As you can see, the authors clearly state that “Creative Commons licenses (apart from CCZero) … are NOT appropriate for data and their use is STRONGLY discouraged.”

2. However, if you look at the List of Recommended Licenses, surprise:

Creative Commons Attribution Share-Alike 4.0 (CC-BY-SA-4.0) is recommended.

3. The CC-BY-SA-4.0 is important because it has a very clear anti-DRM part:

“You may not offer or impose any additional or different terms or conditions on, or apply any Effective Technological Measures to, the Licensed Material if doing so restricts exercise of the Licensed Rights by any recipient of the Licensed Material.” [source CC 4.0 licence: in Section 2/Scope/a. Licence grant/5]

4. The anti-DRM is not a “must” in the Open Definition 2.1. Indeed, the Open Definition clearly uses “must” in some places and “may” in another places.  See

“2.2.6 Technical Restriction Prohibition

The license may require that distributions of the work remain free of any technical measures that would restrict the exercise of otherwise allowed rights. ”

5. I asked why is this here. Rufus Pollock, one of the authors of The Panton Principles and of the Open Definition 2.1, answered:

“Hi that’s quite simple: that’s about allowing licenses which have anti-DRM clauses. This is one of the few restrictions that an open license can have.”

My reply:

“Thanks Rufus Pollock but to me this looks like allowing as well any DRM clauses. Why don’t include a statement as clear as the one I quoted?”

Rufus:

“Marius: erm how do you read it that way? “The license may prohibit distribution of the work in a manner where technical measures impose restrictions on the exercise of otherwise allowed rights.”

That’s pretty clear: it allows licenses to prohibit DRM stuff – not to allow it. “[Open] Licenses may prohibit …. technical measures …”

Then:

“Marius: so are you saying your unhappy because the Definition fails to require that all “open licenses” explicitly prohibit DRM? That would seem a bit of a strong thing to require – its one thing to allow people to do that but its another to require it in every license. Remember the Definition is not a license but a set of principles (a standard if you like) that open works (data, content etc) and open licenses for data and content must conform to.”

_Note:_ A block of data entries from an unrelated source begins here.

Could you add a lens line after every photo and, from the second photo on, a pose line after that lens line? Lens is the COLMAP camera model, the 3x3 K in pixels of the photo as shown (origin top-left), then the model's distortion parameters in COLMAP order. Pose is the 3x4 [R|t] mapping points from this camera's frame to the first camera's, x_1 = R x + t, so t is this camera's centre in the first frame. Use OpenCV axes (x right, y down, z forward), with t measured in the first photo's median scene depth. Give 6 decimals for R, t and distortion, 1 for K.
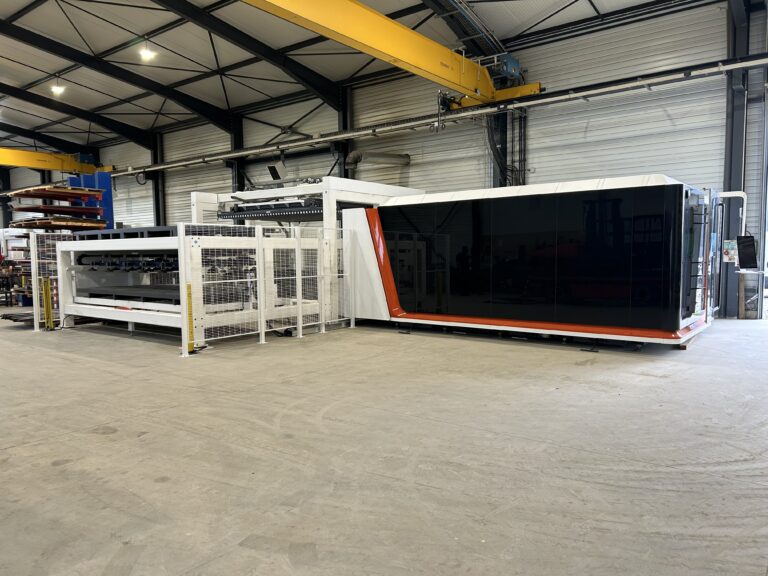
lens RADIAL K [[575.2, 0, 384.0], [0, 575.2, 288.0], [0, 0, 1]] dist [0.007438, -0.001393]
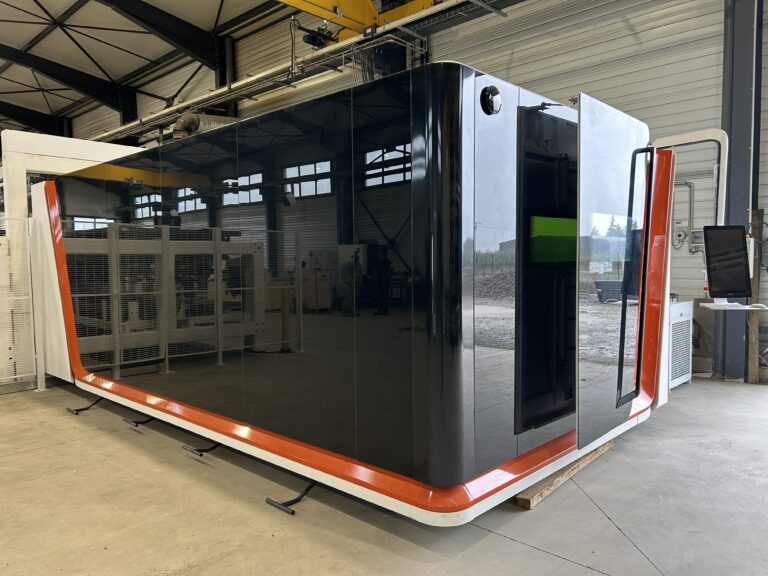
lens RADIAL K [[580.7, 0, 384.0], [0, 580.7, 288.0], [0, 0, 1]] dist [0.004415, 0.001598]
pose [[0.995316, 0.004942, -0.096549, 0.281560], [-0.006092, 0.999914, -0.011616, -0.023552], [0.096484, 0.012150, 0.995260, 0.362213]]
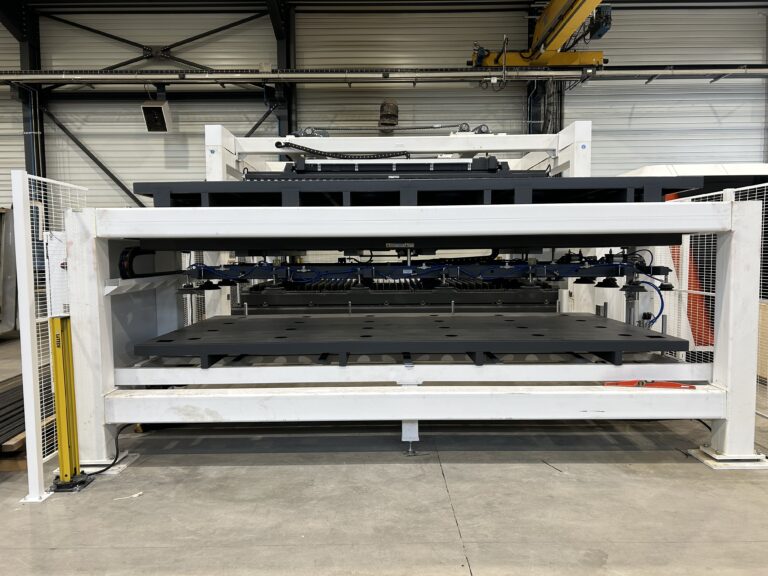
lens RADIAL K [[575.2, 0, 384.0], [0, 575.2, 288.0], [0, 0, 1]] dist [0.007438, -0.001393]
pose [[0.791241, -0.033937, 0.610561, -0.524295], [0.039026, 0.999226, 0.004966, -0.025128], [-0.610257, 0.019898, 0.791953, 0.533024]]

I gather from this exchange that indeed the anti-DRM is not one of the main concerns!

6. So, until now, what do we have? Principles and definitions which aim to regulate what Open Data means which avoid to take an anti-DRM stance. In the same time they strongly discourage the use of an anti-DRM license like CC-BY-4.0. However, on a page which is not as visible they recommend, among others, CC-BY-4.0.

There is one thing to say: “you may use anti-DRM licenses for Open Data”. It means almost nothing, it’s up to you, not important for them. They write that all CC licenses excepting CCZero are bad! Notice that CC0 does not have anything anti-DRM.

Conclusion. This ambiguity has to be settled by the authors. Or not, is up to them. For me this is a strong signal that we witness one more attempt to tweak a well intended  movement for cloudy purposes.

The Open Definition 2.1. ends with:

Richard Stallman was the first to push the ideals of software freedom which we continue.

Don’t say, really? Maybe is the moment for a less ambiguous Free Science.